I wasn’t really disappointed about not winning or not getting more money. But I was worried that my friends, family, and more distant acquaintances, who had already sent so many messages of support upon learning that I would be on Jeopardy! would be disappointed. As the air date for the episode approached and others would tell me that they were excited to watch the episode, I would try to remain sphinxlike and say, “thank you,” and try not to reveal in my reactions anything about the way the game had gone. I fought the impulse to try to temper their expectations, knowing that it would violate the NDA I signed. (I wasn’t allowed to say anything about the results of my episode, individual questions or categories, who I played against, etc. — it was a strange four months.)

Yet, on the air date, surrounded by friends and 3Points clients current and former, I was surprised by how wrong I had been to be worried. No one seemed to mind that I didn’t win. No one cared that I had invited them to leave work that afternoon to watch me not win. (Or, if they did care, I guess my friends are very thoughtful and/or very talented at deception, because they hid it well.)

And when I rewatched, I realized that I couldn’t have done it any other way. Yes, I buzzed in and sometimes gave the wrong answer to questions I wasn’t sure about, but if I’d stayed silent and hadn’t tried, I would have felt worse about the whole thing.

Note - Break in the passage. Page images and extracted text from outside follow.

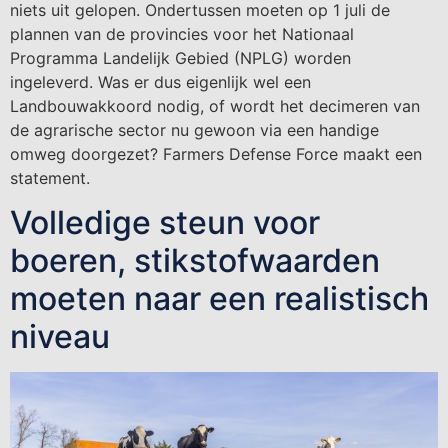
niets uit gelopen. Ondertussen moeten op 1 juli de
plannen van de provincies voor het Nationaal
Programma Landelijk Gebied (NPLG) worden
ingeleverd. Was er dus eigenlijk wel een
Landbouwakkoord nodig, of wordt het decimeren van
de agrarische sector nu gewoon via een handige
omweg doorgezet? Farmers Defense Force maakt een
statement.
Volledige steun voor
boeren, stikstofwaarden
moeten naar een realistisch
niveau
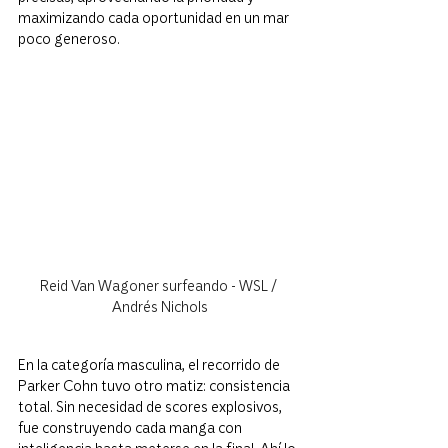
maximizando cada oportunidad en un mar 
poco generoso.
Reid Van Wagoner surfeando - WSL / 
Andrés Nichols
En la categoría masculina, el recorrido de 
Parker Cohn tuvo otro matiz: consistencia 
total. Sin necesidad de scores explosivos, 
fue construyendo cada manga con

Maybe it’s not the smartest way to play Jeopardy!, but it was the only way that felt right to me.

I recently realized that I was essentially doing what the head of my high school and 9th grade English teacher had always urged us to do: “dare to fail gloriously.” Yes, I didn’t “win,” but I put in my all and, in that way, I won.

I may have failed, but I think I did so gloriously. I walked away with the memory of a truly incredible experience. I had met kind, intelligent people (and one of these people, my opponent Jason, went on to win another 18 games). I had seen photos of Alex Trebek standing halfway in the floor of his home in work clothing, remodeling his wife’s bathroom. I had actually met Alex Trebek, period. I gained a fun fact about myself that I can use in icebreaker activities for the rest of my life. And then I got to have a party a few months later with many of those who are near and dear to me.

Plus, I did at least end up winning $1,000 from the game, so if you want to chat more about it over a beer sometime, drinks are on me.